Two more of my fondest memories of Pavarotti also took place in Boston. One was on a Metropolitan Opera tour, in Tosca, in 1979. He was singing opposite the legendary 69-year-old Italian soprano Magda Olivero, four years after her belated Met debut. She had sung Tosca here for Sarah Caldwell a year earlier, but working with Pavarotti seemed to ignite her. And she ignited him. In the last act, Tosca tells her lover, Cavaradossi, who is being held as a political prisoner, that she’s schemed to rescue him by arranging a fake firing squad. Most Cavaradossis never question this plan; but even from the back of the hall, you could see the shudder of doubt riddle Pavarotti’s body. We knew that he knew he was going to die.

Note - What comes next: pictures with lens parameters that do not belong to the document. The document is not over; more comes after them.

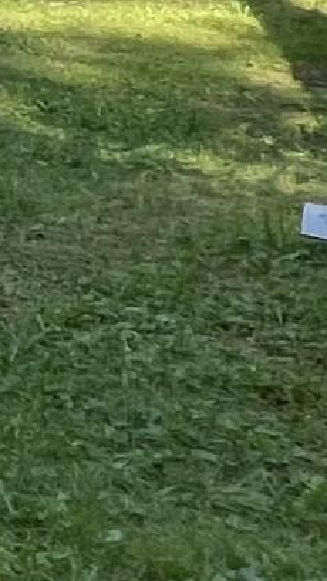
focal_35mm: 104
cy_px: -197
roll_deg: +2.9
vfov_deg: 18.9
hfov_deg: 6.7
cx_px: -1217
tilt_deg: -7.4
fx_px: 1603
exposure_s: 1/294
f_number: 1.8
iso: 32
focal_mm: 1.57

Pavarotti wasn’t an actor in the Method sense, but he lived so completely and full-heartedly in every moment he sang, whatever he sang, he made you believe he was feeling every note. Unlike most tenors, he seemed to have a consistently real and deep understanding of the character he was playing. If that’s not great acting, it’s some sort of operatic equivalent. And it surely was that intense sincerity and conviction that made him so utterly endearing.

In 1981, he began filming Yes, Giorgio, an awful movie and a disappointing document of Pavarotti at the height of his artistry. For the film, though, he appeared in a Pops concert on Boston’s Esplanade. Thousands of people came. Helicopters swirled overhead to capture the crowd scene from above. Of course, Pavarotti had to be amplified. And this was the revelation. One aria, Massenet’s “Pourquoi me reveiller” (“Why do you wake me up, you breath of spring”), from Werther, an aria in which young Werther feels overwhelmed by his own emotions, was particularly ravishing. Opera singers shouldn’t have to use microphones. But Pavarotti really knew how to use one. He made love to it, and it loved him back. And because he could sing more quietly than he could in an opera house or a concert hall, the performance had a remarkable intimacy. It was as if he were singing to each one of those thousands of people present.

I think everyone who ever heard him in person must have felt the same way.